The percentage of Americans who contemplated delaying their retirement because of the economic conditions by 3 or more years jumped from 43% in December 2008 to 61% in September 2011. People who expected to be working at the retirement age of 67 dropped from half in December 2008 to about one third in September 2011, and those who see themselves working full time at retirement age rose form 19% to 29% for the same period of time. The age group that witnessed the sharp increase in the expectation to have full time employment were people age 60 to 66 years.
Not surprisingly, the economic downturn was a significant factor that resulted in these new trends. The number one reason for
delaying the retirement was to earn more money to live. Most other reasons such as "staying active, staying social, keeping health benefits, concerns about social security," remained steady with the exception of "love own work" where there was a drastic decrease in ' I love my career/not ready to end my career" t o only 10% in September from about 19% a year before!
Work Till Drop
One in five Americans indicated that they perhaps will work till they drop, and that they plan never to retire. According to other recent studies about 39% of Americans do not when they will retire, or refuse to retire!
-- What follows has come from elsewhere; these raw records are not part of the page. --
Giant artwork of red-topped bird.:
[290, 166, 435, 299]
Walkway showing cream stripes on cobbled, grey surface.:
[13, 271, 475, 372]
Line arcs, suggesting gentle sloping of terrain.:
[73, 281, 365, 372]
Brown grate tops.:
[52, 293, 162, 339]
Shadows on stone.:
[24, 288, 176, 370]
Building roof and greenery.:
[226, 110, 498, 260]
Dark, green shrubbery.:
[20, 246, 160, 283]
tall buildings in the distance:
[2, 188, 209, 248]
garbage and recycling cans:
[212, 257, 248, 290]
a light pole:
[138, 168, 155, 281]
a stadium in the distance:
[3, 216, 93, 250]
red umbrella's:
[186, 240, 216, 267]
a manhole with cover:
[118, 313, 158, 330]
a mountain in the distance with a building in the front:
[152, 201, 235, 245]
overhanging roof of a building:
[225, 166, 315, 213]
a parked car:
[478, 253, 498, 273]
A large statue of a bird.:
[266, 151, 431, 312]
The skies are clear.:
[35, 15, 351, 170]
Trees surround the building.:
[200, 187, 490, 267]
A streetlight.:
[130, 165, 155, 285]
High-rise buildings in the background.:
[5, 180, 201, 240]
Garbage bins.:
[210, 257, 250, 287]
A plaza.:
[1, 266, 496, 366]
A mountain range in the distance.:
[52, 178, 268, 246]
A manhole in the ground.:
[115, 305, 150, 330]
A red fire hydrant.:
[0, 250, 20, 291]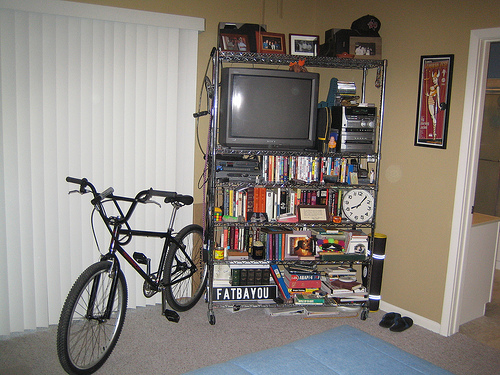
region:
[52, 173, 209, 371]
A black framed bicycle.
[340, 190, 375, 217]
A round white clock.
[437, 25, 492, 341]
A white door frame.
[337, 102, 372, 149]
A black and silver stereo.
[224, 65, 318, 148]
A grey television.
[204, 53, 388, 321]
A silver metal stand on wheels.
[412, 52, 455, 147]
A black framed picture.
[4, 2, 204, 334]
Long white blinds.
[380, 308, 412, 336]
A dark pair of flip-flops.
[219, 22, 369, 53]
Black and silver stereo speakers.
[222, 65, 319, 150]
a grey framed TV set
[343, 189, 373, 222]
a white and black face clock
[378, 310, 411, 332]
a pair of black slippers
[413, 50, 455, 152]
a black framed print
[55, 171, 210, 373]
a black bicycle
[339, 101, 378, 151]
a silver stereo set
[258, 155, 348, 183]
a shelf of DVDs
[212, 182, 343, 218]
a shelf of books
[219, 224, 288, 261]
a shelf of books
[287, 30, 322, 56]
a black framed photo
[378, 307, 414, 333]
black flip flops on a carpet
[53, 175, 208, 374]
black bicycle on a carpet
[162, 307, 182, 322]
black peddle on a bicycle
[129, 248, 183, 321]
two black bicycle peddles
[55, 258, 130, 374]
large bicycle wheel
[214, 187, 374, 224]
shelf packed with lots of different objects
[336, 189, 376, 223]
black and white clock on a shelf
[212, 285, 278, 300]
black and white sign on a shelf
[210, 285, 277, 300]
black and white sign on a shelf reading FATBAYOU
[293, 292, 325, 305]
green and white books on a shelf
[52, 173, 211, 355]
black bike by white blinds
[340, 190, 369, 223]
clock on shelf of bookcase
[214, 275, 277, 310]
black sign with white lettering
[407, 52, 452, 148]
painting with red background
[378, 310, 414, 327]
black shoes next to wall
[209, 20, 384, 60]
picture frames on top shelf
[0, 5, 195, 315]
vertical blinds covering window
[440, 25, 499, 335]
white doorframe of door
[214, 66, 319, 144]
black tv on second shelf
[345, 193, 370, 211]
big hand and small hand of clock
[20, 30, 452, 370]
A bicycle is in a room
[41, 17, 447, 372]
A television set is on a shelf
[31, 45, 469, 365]
A clock is in a room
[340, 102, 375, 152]
The front of a stereo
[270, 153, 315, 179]
Books that are on a shelf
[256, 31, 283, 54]
A picture on a shelf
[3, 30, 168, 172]
Curtains covering a window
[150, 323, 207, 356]
Some carpet in a room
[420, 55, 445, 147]
A picture hanging on a wall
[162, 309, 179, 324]
A pedal on a bicycle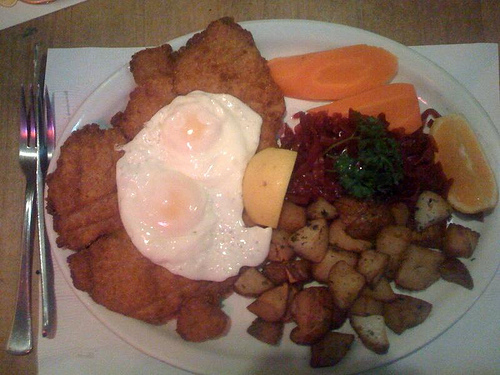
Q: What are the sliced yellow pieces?
A: Lemons.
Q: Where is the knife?
A: On top of the fork.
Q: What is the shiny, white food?
A: Eggs.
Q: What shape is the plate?
A: Oblong.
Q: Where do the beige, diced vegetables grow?
A: Underground.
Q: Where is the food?
A: On a plate.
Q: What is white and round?
A: Plate.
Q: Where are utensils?
A: To the left of the plate.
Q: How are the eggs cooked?
A: Over easy.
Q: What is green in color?
A: Paisley.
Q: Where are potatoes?
A: On the plate.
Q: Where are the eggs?
A: On the meat.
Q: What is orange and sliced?
A: Fruit.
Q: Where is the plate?
A: On the table.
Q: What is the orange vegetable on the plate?
A: Carrot.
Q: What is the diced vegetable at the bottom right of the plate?
A: Potatoes.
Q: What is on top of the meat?
A: Eggs.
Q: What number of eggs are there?
A: Two.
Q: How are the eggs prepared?
A: Over easy.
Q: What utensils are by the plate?
A: Knife and fork.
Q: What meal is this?
A: Breakfast.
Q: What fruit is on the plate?
A: Orange.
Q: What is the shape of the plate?
A: Round.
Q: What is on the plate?
A: Food.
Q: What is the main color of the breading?
A: Brown.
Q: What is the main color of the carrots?
A: Orange.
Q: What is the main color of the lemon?
A: Yellow.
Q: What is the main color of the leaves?
A: Green.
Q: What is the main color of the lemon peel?
A: Yellow.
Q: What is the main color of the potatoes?
A: Brown.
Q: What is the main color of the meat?
A: Brown.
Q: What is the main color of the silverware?
A: Silver.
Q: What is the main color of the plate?
A: White.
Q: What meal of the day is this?
A: Breakfast.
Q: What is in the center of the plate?
A: Lemon wedge.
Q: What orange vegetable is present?
A: Carrot.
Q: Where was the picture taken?
A: In a room.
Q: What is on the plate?
A: Food.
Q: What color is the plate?
A: White.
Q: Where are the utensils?
A: On the left of the plate.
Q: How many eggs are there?
A: Two.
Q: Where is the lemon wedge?
A: The center of the plate.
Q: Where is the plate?
A: On a table top.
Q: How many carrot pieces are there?
A: Two.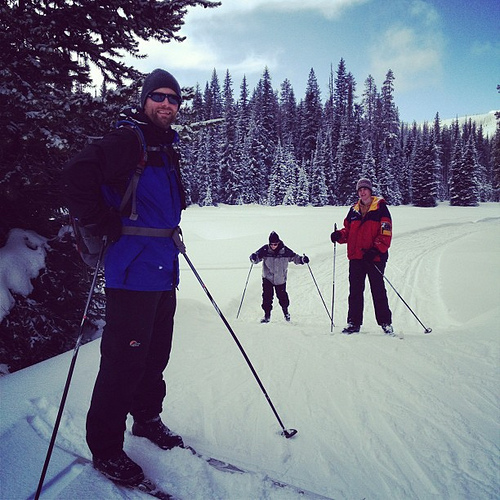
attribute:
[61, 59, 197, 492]
skiier — skiing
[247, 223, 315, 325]
skiier — skiing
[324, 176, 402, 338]
skiier — skiing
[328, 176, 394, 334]
people — skiing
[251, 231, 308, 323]
people — skiing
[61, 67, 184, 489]
people — skiing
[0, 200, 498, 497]
snow — white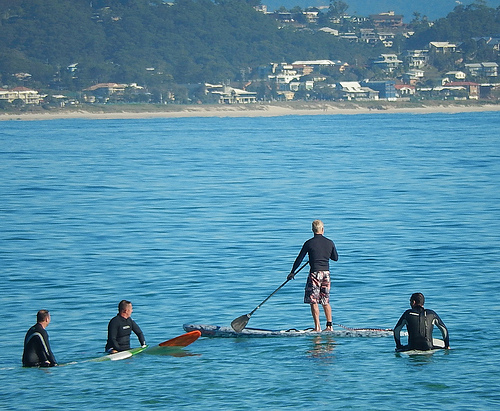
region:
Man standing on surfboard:
[278, 216, 393, 349]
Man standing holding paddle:
[231, 206, 343, 341]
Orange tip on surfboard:
[156, 318, 223, 350]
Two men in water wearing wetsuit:
[18, 295, 145, 371]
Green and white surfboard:
[71, 341, 157, 366]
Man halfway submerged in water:
[393, 285, 465, 377]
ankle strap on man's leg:
[320, 312, 344, 337]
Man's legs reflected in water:
[298, 335, 345, 370]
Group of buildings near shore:
[241, 46, 496, 103]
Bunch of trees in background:
[34, 3, 259, 68]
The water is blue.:
[3, 112, 497, 307]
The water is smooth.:
[4, 115, 497, 340]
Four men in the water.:
[15, 212, 479, 377]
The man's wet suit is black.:
[386, 296, 452, 366]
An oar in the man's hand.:
[226, 246, 312, 342]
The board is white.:
[174, 293, 449, 354]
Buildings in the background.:
[7, 5, 492, 116]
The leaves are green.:
[10, 9, 355, 99]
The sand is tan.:
[3, 87, 498, 133]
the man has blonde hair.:
[307, 212, 324, 239]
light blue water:
[82, 149, 213, 259]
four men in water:
[19, 172, 471, 399]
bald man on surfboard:
[6, 291, 86, 383]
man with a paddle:
[221, 193, 364, 356]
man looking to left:
[378, 270, 461, 369]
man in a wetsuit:
[107, 283, 161, 356]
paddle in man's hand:
[206, 268, 295, 348]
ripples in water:
[36, 163, 160, 239]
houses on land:
[171, 14, 408, 129]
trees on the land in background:
[106, 31, 201, 86]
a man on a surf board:
[126, 137, 438, 398]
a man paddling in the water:
[152, 192, 444, 375]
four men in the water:
[25, 109, 430, 409]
Only 29% of Americans think they will retire before age 67 years! More people are spending less in entertainment and eating out, cutting back on holiday gifts and postponing large purchases, canceling travel and vacation time, and even delaying routine and elective health procedures.
The numbers above reveal the importance of financial planning for individuals and businesses. No one plans to fail in his/ her life, but people fail to plan, and that's why eventually many fail.